Activity →
What you output should match the data below exactly.

Input data →
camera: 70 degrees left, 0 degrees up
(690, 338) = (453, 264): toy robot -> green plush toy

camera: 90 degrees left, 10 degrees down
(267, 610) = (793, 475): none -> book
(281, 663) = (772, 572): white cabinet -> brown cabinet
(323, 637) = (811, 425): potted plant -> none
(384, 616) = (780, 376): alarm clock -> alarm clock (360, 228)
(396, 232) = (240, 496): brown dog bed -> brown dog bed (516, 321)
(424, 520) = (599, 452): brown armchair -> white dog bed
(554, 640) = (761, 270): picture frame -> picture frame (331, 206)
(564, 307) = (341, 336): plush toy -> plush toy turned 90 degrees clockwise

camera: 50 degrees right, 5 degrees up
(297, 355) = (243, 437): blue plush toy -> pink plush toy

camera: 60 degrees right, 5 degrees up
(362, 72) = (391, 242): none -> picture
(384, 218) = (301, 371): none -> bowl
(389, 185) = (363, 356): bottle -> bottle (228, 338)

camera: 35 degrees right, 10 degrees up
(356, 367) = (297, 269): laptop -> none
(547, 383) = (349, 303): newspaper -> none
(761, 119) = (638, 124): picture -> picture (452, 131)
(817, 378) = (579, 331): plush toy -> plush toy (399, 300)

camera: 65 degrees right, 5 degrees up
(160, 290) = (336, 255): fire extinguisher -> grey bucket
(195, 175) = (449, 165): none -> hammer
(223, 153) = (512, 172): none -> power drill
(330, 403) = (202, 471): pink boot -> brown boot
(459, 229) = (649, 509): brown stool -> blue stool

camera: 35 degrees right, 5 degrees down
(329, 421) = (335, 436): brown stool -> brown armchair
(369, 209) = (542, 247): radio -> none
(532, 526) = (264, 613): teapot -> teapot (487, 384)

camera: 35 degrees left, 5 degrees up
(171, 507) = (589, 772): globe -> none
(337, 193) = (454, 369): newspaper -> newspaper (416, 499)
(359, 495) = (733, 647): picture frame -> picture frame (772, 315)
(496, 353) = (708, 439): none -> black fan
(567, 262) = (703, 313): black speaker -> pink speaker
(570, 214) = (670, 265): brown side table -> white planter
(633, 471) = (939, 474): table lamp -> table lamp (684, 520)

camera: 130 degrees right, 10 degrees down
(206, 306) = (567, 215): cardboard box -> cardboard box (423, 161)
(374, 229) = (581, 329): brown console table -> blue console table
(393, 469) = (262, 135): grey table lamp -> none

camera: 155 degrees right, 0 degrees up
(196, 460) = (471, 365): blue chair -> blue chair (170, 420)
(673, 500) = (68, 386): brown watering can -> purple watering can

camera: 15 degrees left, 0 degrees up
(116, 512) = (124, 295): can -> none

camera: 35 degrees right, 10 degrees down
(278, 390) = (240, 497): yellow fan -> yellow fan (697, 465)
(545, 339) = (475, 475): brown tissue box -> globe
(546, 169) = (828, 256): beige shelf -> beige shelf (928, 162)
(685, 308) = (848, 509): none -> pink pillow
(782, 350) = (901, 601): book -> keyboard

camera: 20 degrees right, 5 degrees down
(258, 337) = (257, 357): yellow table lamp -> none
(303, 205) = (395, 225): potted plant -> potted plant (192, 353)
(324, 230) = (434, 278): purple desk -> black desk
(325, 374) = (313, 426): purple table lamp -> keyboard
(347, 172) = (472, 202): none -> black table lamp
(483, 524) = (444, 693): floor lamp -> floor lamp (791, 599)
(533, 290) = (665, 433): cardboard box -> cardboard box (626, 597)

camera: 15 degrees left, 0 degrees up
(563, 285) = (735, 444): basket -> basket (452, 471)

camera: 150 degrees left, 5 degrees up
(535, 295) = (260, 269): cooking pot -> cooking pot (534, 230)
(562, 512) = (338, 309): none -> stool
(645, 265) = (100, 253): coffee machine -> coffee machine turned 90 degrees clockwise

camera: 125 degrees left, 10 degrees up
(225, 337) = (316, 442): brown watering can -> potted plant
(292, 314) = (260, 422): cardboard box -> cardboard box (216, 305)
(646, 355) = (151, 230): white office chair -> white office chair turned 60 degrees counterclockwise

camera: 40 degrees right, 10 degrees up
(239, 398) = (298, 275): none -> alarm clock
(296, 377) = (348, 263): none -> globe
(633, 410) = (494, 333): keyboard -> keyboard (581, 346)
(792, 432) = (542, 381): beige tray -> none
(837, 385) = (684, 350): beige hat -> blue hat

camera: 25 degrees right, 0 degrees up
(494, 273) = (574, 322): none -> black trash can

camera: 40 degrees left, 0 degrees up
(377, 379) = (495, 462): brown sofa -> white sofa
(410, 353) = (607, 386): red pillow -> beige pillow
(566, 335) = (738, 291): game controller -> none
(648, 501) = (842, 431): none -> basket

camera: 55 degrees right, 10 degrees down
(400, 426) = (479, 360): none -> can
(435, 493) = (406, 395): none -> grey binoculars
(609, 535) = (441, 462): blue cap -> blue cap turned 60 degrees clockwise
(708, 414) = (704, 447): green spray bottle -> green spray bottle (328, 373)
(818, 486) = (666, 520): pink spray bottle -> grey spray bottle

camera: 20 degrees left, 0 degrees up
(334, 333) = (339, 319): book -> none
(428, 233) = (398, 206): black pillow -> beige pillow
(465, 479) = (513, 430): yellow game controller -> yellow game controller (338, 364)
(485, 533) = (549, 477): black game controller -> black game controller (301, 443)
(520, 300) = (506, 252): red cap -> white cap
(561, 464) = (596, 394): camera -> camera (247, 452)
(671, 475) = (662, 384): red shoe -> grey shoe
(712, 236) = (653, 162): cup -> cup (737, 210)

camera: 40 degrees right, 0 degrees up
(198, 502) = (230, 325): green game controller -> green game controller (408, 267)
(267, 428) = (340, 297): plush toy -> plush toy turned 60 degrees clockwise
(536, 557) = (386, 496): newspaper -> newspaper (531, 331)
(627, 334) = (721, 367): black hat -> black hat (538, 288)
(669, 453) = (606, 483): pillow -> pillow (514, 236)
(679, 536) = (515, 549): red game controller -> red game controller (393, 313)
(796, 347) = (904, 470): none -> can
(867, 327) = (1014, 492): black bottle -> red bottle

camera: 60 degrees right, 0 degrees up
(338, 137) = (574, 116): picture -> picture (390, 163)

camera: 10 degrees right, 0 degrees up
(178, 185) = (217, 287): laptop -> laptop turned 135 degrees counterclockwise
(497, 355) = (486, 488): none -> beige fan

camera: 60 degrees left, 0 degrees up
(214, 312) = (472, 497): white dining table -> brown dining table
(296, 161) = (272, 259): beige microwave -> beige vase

Answer box →
camera: 70 degrees left, 0 degrees up
(690, 338) = (453, 264): toy robot -> green plush toy

camera: 90 degrees left, 10 degrees down
(267, 610) = (793, 475): none -> book
(281, 663) = (772, 572): white cabinet -> brown cabinet
(323, 637) = (811, 425): potted plant -> none
(384, 616) = (780, 376): alarm clock -> alarm clock (360, 228)
(396, 232) = (240, 496): brown dog bed -> brown dog bed (516, 321)
(424, 520) = (599, 452): brown armchair -> white dog bed
(554, 640) = (761, 270): picture frame -> picture frame (331, 206)
(564, 307) = (341, 336): plush toy -> plush toy turned 90 degrees clockwise

camera: 50 degrees right, 5 degrees up
(297, 355) = (243, 437): blue plush toy -> pink plush toy

camera: 60 degrees right, 5 degrees up
(362, 72) = (391, 242): none -> picture
(384, 218) = (301, 371): none -> bowl
(389, 185) = (363, 356): bottle -> bottle (228, 338)

camera: 35 degrees right, 10 degrees up
(356, 367) = (297, 269): laptop -> none
(547, 383) = (349, 303): newspaper -> none
(761, 119) = (638, 124): picture -> picture (452, 131)
(817, 378) = (579, 331): plush toy -> plush toy (399, 300)

camera: 65 degrees right, 5 degrees up
(160, 290) = (336, 255): fire extinguisher -> grey bucket
(195, 175) = (449, 165): none -> hammer
(223, 153) = (512, 172): none -> power drill
(330, 403) = (202, 471): pink boot -> brown boot
(459, 229) = (649, 509): brown stool -> blue stool

camera: 35 degrees right, 5 degrees down
(329, 421) = (335, 436): brown stool -> brown armchair
(369, 209) = (542, 247): radio -> none
(532, 526) = (264, 613): teapot -> teapot (487, 384)

camera: 35 degrees left, 5 degrees up
(171, 507) = (589, 772): globe -> none
(337, 193) = (454, 369): newspaper -> newspaper (416, 499)
(359, 495) = (733, 647): picture frame -> picture frame (772, 315)
(496, 353) = (708, 439): none -> black fan
(567, 262) = (703, 313): black speaker -> pink speaker
(570, 214) = (670, 265): brown side table -> white planter
(633, 471) = (939, 474): table lamp -> table lamp (684, 520)

camera: 130 degrees right, 10 degrees down
(206, 306) = (567, 215): cardboard box -> cardboard box (423, 161)
(374, 229) = (581, 329): brown console table -> blue console table
(393, 469) = (262, 135): grey table lamp -> none

camera: 155 degrees right, 0 degrees up
(196, 460) = (471, 365): blue chair -> blue chair (170, 420)
(673, 500) = (68, 386): brown watering can -> purple watering can

camera: 15 degrees left, 0 degrees up
(116, 512) = (124, 295): can -> none

camera: 35 degrees right, 10 degrees down
(278, 390) = (240, 497): yellow fan -> yellow fan (697, 465)
(545, 339) = (475, 475): brown tissue box -> globe
(546, 169) = (828, 256): beige shelf -> beige shelf (928, 162)
(685, 308) = (848, 509): none -> pink pillow
(782, 350) = (901, 601): book -> keyboard

camera: 20 degrees right, 5 degrees down
(258, 337) = (257, 357): yellow table lamp -> none
(303, 205) = (395, 225): potted plant -> potted plant (192, 353)
(324, 230) = (434, 278): purple desk -> black desk
(325, 374) = (313, 426): purple table lamp -> keyboard
(347, 172) = (472, 202): none -> black table lamp
(483, 524) = (444, 693): floor lamp -> floor lamp (791, 599)
(533, 290) = (665, 433): cardboard box -> cardboard box (626, 597)

camera: 15 degrees left, 0 degrees up
(563, 285) = (735, 444): basket -> basket (452, 471)

camera: 150 degrees left, 5 degrees up
(535, 295) = (260, 269): cooking pot -> cooking pot (534, 230)
(562, 512) = (338, 309): none -> stool
(645, 265) = (100, 253): coffee machine -> coffee machine turned 90 degrees clockwise

camera: 125 degrees left, 10 degrees up
(225, 337) = (316, 442): brown watering can -> potted plant
(292, 314) = (260, 422): cardboard box -> cardboard box (216, 305)
(646, 355) = (151, 230): white office chair -> white office chair turned 60 degrees counterclockwise

camera: 40 degrees right, 10 degrees up
(239, 398) = (298, 275): none -> alarm clock
(296, 377) = (348, 263): none -> globe
(633, 410) = (494, 333): keyboard -> keyboard (581, 346)
(792, 432) = (542, 381): beige tray -> none
(837, 385) = (684, 350): beige hat -> blue hat

camera: 25 degrees right, 0 degrees up
(494, 273) = (574, 322): none -> black trash can

camera: 40 degrees left, 0 degrees up
(377, 379) = (495, 462): brown sofa -> white sofa
(410, 353) = (607, 386): red pillow -> beige pillow
(566, 335) = (738, 291): game controller -> none
(648, 501) = (842, 431): none -> basket

camera: 55 degrees right, 10 degrees down
(400, 426) = (479, 360): none -> can
(435, 493) = (406, 395): none -> grey binoculars
(609, 535) = (441, 462): blue cap -> blue cap turned 60 degrees clockwise
(708, 414) = (704, 447): green spray bottle -> green spray bottle (328, 373)
(818, 486) = (666, 520): pink spray bottle -> grey spray bottle

camera: 20 degrees left, 0 degrees up
(334, 333) = (339, 319): book -> none
(428, 233) = (398, 206): black pillow -> beige pillow
(465, 479) = (513, 430): yellow game controller -> yellow game controller (338, 364)
(485, 533) = (549, 477): black game controller -> black game controller (301, 443)
(520, 300) = (506, 252): red cap -> white cap
(561, 464) = (596, 394): camera -> camera (247, 452)
(671, 475) = (662, 384): red shoe -> grey shoe
(712, 236) = (653, 162): cup -> cup (737, 210)

camera: 40 degrees right, 0 degrees up
(198, 502) = (230, 325): green game controller -> green game controller (408, 267)
(267, 428) = (340, 297): plush toy -> plush toy turned 60 degrees clockwise
(536, 557) = (386, 496): newspaper -> newspaper (531, 331)
(627, 334) = (721, 367): black hat -> black hat (538, 288)
(669, 453) = (606, 483): pillow -> pillow (514, 236)
(679, 536) = (515, 549): red game controller -> red game controller (393, 313)
(796, 347) = (904, 470): none -> can
(867, 327) = (1014, 492): black bottle -> red bottle

camera: 60 degrees right, 0 degrees up
(338, 137) = (574, 116): picture -> picture (390, 163)

camera: 10 degrees right, 0 degrees up
(178, 185) = (217, 287): laptop -> laptop turned 135 degrees counterclockwise
(497, 355) = (486, 488): none -> beige fan

camera: 60 degrees left, 0 degrees up
(214, 312) = (472, 497): white dining table -> brown dining table
(296, 161) = (272, 259): beige microwave -> beige vase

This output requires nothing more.